TASK DETAILS: Pull every line with "jump" from the entries below.

** Opening INPUT FOR THIS TASK block **

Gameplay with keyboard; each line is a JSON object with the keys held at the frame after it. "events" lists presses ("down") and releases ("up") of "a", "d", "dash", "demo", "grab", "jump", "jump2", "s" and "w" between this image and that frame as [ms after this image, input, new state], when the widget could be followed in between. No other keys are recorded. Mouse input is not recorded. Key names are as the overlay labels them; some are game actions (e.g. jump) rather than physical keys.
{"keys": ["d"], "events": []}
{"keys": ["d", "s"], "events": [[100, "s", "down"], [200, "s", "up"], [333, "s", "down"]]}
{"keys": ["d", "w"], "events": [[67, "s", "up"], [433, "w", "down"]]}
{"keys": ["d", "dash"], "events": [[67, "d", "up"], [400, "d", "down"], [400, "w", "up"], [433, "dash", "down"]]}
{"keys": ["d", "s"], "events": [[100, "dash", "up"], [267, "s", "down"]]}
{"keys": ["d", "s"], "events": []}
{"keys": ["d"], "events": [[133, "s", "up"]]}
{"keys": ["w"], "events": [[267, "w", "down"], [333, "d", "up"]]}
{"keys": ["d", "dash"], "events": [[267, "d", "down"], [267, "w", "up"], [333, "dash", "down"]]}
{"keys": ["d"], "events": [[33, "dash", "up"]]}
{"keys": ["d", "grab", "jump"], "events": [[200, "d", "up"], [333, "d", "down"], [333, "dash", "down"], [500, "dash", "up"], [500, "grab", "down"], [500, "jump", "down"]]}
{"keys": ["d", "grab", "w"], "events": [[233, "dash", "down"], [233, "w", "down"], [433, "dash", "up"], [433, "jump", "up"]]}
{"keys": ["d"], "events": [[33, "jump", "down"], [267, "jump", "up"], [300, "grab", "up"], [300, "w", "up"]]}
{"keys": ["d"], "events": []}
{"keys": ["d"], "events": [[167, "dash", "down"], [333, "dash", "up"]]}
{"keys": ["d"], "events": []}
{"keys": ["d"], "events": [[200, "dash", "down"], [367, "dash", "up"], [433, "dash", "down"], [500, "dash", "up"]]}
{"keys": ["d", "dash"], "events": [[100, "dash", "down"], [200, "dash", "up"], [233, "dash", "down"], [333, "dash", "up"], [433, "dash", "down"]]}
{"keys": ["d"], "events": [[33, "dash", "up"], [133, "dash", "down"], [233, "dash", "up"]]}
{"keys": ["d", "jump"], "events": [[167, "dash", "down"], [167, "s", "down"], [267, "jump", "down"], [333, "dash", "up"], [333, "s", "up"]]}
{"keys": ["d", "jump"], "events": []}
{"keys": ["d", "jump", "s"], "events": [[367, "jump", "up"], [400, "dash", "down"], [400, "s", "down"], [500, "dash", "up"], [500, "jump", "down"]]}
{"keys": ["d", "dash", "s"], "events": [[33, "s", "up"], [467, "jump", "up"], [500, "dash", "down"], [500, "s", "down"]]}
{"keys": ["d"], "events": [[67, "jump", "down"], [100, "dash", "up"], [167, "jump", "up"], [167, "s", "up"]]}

** Closing INPUT FOR THIS TASK block **

RESPONSE FOR THIS EXERCISE:
Gameplay with keyboard; each line is a JSON object with the keys held at the frame after it. "events" lists presses ("down") and releases ("up") of "a", "d", "dash", "demo", "grab", "jump", "jump2", "s" and "w" between this image and that frame as [ms after this image, input, new state], when the widget could be followed in between. No other keys are recorded. Mouse input is not recorded. Key names are as the overlay labels them; some are game actions (e.g. jump) rather than physical keys.
{"keys": ["d", "grab", "jump"], "events": [[200, "d", "up"], [333, "d", "down"], [333, "dash", "down"], [500, "dash", "up"], [500, "grab", "down"], [500, "jump", "down"]]}
{"keys": ["d", "grab", "w"], "events": [[233, "dash", "down"], [233, "w", "down"], [433, "dash", "up"], [433, "jump", "up"]]}
{"keys": ["d"], "events": [[33, "jump", "down"], [267, "jump", "up"], [300, "grab", "up"], [300, "w", "up"]]}
{"keys": ["d", "jump"], "events": [[167, "dash", "down"], [167, "s", "down"], [267, "jump", "down"], [333, "dash", "up"], [333, "s", "up"]]}
{"keys": ["d", "jump"], "events": []}
{"keys": ["d", "jump", "s"], "events": [[367, "jump", "up"], [400, "dash", "down"], [400, "s", "down"], [500, "dash", "up"], [500, "jump", "down"]]}
{"keys": ["d", "dash", "s"], "events": [[33, "s", "up"], [467, "jump", "up"], [500, "dash", "down"], [500, "s", "down"]]}
{"keys": ["d"], "events": [[67, "jump", "down"], [100, "dash", "up"], [167, "jump", "up"], [167, "s", "up"]]}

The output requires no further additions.